▶ **Task directions**
Rewrite the marble probability solution below, starting with "The probability of drawing a green marble on" and going on through "10+5 = 24$.", substituting "red" for each "green".

Question

round all answers to 4 decimal places.
a. a bag contains 5 green marbles, 9 blue marbles, and 10 white marbles. if a marble is drawn from the bag, replaced, and another marble is drawn, what is the probability of drawing first a green marble and then a white marble?
b. a bag contains 9 black marbles, 10 white marbles, and 5 blue marbles. if a marble is drawn from the bag, set aside, and another marble is drawn, what is the probability of drawing first a black marble and then a blue marble?

Explanation:

Step1: Calculate total marbles in part a

The total number of marbles in the first - bag is $5 + 9+10=24$.

Step2: Calculate probability of drawing a green marble first

The probability of drawing a green marble on the first draw is $P(G)=\frac{5}{24}$ since there are 5 green marbles out of 24.

Step3: Calculate probability of drawing a white marble second (with replacement)

Since the marble is replaced, the total number of marbles remains 24. The probability of drawing a white marble on the second draw is $P(W)=\frac{10}{24}$.

Step4: Calculate the joint - probability for part a

Since the two draws are independent events (because of replacement), the probability of drawing a green marble first and then a white marble is $P(G)\times P(W)=\frac{5}{24}\times\frac{10}{24}=\frac{50}{576}\approx0.0868$.

Step5: Calculate total marbles in part b

The total number of marbles in the second - bag is $9 + 10+5 = 24$.

▶ **Source data**
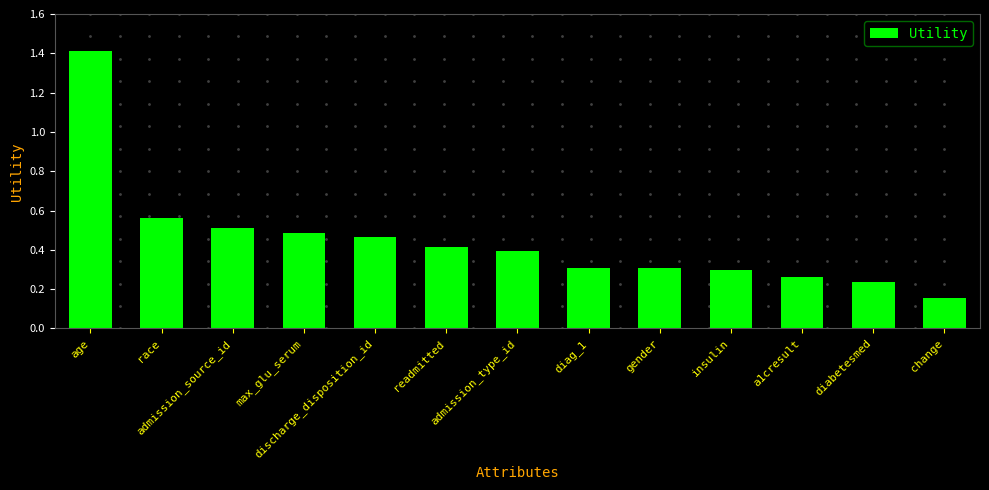

What is the average value?

0.4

▶ **Exercise answer**
The probability of drawing a red marble on the first draw is $P(G)=\frac{5}{24}$ since there are 5 red marbles out of 24.

Step3: Calculate probability of drawing a white marble second (with replacement)

Since the marble is replaced, the total number of marbles remains 24. The probability of drawing a white marble on the second draw is $P(W)=\frac{10}{24}$.

Step4: Calculate the joint - probability for part a

Since the two draws are independent events (because of replacement), the probability of drawing a red marble first and then a white marble is $P(G)\times P(W)=\frac{5}{24}\times\frac{10}{24}=\frac{50}{576}\approx0.0868$.

Step5: Calculate total marbles in part b

The total number of marbles in the second - bag is $9 + 10+5 = 24$.